Jarves recebeu aquelas palavras como uma estaca no peito, Sond estava falando mais do que deveria.
— Espera aí, isso aconteceu no tempo em que estávamos desacordadas, né? — disse Frida, recebendo a confirmação de cabeça do Sond.
— É, você está certo, Sond… Minha magia é de visualizar o tempo. Eu posso saber do passado e do futuro das pessoas.
— O quê? Então, aquilo daquele dia, o Capitão Xavier estava certo…
— Sim, mas eu não queria revelar porque iria piorar a situação.
— Deveria ter me contado isso naquela hora… Você, por acaso, espreitou o meu passado?
— Foi como eu disse, nem eu sei sobre esse poder…
— Tudo bem. Você pode estar certo.
— Tem certeza de que não tem mais nada escondendo?
— Tem algo que eu acabei de pensar agora. Mas antes, vou contextualizar sobre o portal que conecta a sexta prova. — Todo mundo prestou a atenção. — Eu encontrei os mesmos seres que vinham no exterior da caverna dentro da dimensão em que estava e olha que eu e os demais já tínhamos passado de outras antes e ninguém falou de algo semelhante.
— Então, vocês se encontraram?
— Sim, quando você acaba uma dimensão, você é trazido de volta à caverna e, quem não acaba, o portal fica verde sinalizando que está lá dentro.
— Oh… Essa informação é muito relevante — disse Frida.
— E como era esse ser? Esse mundo? — questionou Theresa.
— Cheio de neve. Até brinquei nela. Vocês tinham que estar lá, embora o frio fosse de matar.
Se abraçou enquanto lembranças passavam por sua mente.

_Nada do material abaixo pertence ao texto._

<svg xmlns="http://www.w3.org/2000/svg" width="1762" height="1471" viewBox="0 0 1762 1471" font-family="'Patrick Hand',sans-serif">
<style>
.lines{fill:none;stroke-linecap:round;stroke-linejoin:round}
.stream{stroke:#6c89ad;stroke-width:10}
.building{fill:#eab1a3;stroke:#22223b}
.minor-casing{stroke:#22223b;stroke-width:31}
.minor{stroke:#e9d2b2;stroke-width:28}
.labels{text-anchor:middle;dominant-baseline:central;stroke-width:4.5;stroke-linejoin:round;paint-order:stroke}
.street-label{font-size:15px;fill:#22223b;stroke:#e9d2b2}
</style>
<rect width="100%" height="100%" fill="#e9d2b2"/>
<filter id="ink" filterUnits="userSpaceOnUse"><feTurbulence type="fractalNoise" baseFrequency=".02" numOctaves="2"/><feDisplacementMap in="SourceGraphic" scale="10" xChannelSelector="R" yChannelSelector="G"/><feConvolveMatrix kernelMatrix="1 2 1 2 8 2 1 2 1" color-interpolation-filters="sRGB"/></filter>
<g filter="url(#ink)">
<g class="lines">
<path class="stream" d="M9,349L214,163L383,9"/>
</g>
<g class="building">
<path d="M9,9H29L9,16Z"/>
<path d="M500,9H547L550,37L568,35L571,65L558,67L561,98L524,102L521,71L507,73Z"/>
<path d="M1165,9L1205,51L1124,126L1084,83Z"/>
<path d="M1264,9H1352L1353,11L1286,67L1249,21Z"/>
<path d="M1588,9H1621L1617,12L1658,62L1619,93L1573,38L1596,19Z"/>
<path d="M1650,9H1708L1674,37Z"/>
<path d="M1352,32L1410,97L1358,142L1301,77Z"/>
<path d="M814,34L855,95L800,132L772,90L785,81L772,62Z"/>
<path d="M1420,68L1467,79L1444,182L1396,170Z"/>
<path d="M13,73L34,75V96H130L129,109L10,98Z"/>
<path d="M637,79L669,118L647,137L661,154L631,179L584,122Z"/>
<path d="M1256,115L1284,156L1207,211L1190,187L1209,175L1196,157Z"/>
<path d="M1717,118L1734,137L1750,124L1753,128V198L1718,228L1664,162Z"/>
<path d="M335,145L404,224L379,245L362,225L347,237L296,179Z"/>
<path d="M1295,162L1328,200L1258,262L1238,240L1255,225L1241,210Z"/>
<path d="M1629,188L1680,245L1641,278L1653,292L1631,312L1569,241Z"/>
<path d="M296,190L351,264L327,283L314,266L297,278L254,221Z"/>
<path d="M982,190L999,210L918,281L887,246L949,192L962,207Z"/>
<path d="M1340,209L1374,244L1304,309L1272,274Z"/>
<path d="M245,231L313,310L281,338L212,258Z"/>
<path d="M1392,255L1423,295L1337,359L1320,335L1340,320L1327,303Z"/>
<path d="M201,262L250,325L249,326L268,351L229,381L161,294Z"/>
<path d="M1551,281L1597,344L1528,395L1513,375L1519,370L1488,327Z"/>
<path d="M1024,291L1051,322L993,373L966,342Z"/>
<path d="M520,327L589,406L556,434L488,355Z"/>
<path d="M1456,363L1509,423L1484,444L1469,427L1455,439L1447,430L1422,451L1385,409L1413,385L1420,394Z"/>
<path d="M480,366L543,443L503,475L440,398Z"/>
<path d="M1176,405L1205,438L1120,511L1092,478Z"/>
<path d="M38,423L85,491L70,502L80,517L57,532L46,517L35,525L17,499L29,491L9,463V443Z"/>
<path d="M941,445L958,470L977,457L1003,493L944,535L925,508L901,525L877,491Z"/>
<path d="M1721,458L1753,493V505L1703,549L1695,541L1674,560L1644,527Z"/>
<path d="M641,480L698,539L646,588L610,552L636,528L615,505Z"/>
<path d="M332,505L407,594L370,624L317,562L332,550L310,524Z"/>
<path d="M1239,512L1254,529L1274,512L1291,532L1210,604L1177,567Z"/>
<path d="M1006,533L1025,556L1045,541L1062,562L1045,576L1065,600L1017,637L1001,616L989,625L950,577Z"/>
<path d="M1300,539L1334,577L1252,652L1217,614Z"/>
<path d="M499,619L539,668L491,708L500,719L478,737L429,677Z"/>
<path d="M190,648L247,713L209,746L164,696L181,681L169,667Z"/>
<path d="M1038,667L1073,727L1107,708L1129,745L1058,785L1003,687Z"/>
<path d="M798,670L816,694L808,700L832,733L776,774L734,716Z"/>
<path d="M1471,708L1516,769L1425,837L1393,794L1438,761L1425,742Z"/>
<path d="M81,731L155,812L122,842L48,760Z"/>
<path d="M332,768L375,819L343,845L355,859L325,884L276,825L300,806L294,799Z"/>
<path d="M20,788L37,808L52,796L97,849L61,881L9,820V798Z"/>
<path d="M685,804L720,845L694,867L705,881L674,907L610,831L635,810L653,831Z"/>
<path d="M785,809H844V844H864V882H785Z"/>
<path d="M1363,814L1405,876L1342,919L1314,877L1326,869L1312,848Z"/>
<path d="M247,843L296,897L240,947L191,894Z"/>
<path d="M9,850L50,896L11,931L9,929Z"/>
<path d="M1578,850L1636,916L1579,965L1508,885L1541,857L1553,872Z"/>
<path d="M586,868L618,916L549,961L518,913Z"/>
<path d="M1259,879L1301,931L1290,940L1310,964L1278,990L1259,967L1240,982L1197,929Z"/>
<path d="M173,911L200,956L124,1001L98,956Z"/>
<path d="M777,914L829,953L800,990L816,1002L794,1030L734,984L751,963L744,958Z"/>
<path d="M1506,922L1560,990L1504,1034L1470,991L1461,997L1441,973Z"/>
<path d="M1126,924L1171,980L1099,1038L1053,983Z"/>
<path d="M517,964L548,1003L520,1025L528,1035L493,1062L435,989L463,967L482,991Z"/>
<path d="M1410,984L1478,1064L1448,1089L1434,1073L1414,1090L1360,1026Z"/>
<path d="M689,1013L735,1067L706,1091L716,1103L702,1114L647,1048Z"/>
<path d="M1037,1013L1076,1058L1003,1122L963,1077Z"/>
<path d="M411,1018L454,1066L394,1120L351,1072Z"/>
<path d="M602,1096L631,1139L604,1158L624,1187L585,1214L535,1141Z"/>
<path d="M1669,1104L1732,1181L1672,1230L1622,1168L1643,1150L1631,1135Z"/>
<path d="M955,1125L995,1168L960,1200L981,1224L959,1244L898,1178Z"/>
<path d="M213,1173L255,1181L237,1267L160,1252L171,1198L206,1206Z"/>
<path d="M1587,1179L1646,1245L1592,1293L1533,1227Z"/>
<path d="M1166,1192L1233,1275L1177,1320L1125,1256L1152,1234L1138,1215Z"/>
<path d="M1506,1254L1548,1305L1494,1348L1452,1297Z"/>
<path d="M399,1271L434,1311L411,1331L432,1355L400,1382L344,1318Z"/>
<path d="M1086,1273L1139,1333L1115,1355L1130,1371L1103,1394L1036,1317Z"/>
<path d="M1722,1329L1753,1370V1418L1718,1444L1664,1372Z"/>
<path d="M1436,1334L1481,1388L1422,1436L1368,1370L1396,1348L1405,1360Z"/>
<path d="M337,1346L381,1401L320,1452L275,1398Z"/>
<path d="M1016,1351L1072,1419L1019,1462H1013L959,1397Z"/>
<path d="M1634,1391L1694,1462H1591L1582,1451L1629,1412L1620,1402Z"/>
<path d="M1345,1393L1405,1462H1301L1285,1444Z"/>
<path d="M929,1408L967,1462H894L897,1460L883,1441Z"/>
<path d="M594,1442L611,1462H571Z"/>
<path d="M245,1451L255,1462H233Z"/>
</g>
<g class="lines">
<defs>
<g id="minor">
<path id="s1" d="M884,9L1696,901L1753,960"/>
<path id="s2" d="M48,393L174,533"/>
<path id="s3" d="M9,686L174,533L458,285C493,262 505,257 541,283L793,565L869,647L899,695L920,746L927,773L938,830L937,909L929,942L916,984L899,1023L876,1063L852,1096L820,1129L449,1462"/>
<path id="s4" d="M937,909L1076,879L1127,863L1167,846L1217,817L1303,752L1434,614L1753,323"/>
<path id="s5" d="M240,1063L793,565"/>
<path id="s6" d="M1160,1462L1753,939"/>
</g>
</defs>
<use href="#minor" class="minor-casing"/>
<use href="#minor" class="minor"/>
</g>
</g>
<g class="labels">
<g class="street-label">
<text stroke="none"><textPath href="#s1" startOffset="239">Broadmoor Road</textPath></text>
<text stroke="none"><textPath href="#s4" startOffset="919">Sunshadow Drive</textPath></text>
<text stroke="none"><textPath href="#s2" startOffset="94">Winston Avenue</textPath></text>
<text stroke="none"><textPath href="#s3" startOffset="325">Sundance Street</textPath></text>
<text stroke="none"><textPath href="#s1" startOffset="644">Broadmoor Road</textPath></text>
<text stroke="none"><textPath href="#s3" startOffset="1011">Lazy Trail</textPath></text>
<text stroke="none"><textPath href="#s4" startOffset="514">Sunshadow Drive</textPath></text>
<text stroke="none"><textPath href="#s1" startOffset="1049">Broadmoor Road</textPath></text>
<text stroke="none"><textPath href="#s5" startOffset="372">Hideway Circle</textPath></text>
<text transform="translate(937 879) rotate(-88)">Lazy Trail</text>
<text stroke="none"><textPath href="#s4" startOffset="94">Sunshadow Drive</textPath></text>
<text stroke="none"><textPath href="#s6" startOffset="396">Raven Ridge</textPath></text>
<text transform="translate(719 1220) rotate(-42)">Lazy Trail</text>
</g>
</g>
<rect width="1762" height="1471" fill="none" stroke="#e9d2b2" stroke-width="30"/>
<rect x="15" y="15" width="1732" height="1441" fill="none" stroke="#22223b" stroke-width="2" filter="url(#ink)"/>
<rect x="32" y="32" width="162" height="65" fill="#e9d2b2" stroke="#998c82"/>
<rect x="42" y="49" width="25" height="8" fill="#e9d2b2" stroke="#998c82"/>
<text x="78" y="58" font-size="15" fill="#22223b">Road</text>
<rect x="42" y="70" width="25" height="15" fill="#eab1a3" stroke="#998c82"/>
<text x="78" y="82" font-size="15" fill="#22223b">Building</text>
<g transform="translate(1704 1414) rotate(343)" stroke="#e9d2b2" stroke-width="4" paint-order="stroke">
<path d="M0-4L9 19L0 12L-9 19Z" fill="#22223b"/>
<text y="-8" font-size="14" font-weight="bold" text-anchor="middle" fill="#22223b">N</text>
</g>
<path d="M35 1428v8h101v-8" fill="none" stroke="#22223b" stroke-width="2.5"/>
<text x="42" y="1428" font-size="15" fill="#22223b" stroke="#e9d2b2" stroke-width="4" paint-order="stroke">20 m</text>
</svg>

— Aí, ninguém quer saber disso… Conta logo como é esse ser.
— Aí, estraga prazeres. Se eu disser o nome do ser, vocês não vão conhecer, porque faz parte de um dos seres instintos pela humanidade, tal como a sereia, o monstro do mar.
— Você sabe mais do que fala. Para um mendigo… Quais livros andou lendo sobre isso?
— Isso só prova que até um mendigo tem mais conhecimento do que uma analista, não é?
— Alguém me segura!
Frida cerrou os punhos enquanto todo mundo simplesmente a observava com uma cara de paisagem, voltando seus olhos ao Jarves.
— O ser tinha asas de borboletas e orelhas pontudas, era uma fada segundo os livros. E outro era um ogro.
— Esse último nós já derrotamos em uma masmorra…
— É mesmo, não é?
— Ainda assim, não muda muita coisa. Eles terão que contar com a sorte para achar — disse Theresa.
— Não, segundo as informações, os portais ficam vermelhos quando ninguém quer entrar, verdes quando está ocupado e azuis quando estão normais, o que significa que terá algum tipo de reação caso alguém tenha descoberto o verdadeiro portal.
— Isso é verdade — disse Jarves. — E agora que você diz isso, se em todas as fases nós tínhamos como libertar uma criança, acredito que tem um jeito de todos passarmos.
— Isso! Isso!
— Não é que vocês se dão bem mesmo?
— Huphm!
Frida virou para o lado, fazendo os demais darem um leve sorriso.
— Agora, Jarves, o que era aquilo que você tinha pensado antes?
— Ah, é mesmo… O que era mesmo? — Depois de alguns segundos balançando a cabeça, desistiu por não conseguir lembrar. — Agora que tento lembrar, está me fugindo… Mas está ligado ao rei dos bandidos, eu tenho certeza. É algo muito importante.
Ao dizer isso, Jarves os deixou ainda mais curiosos.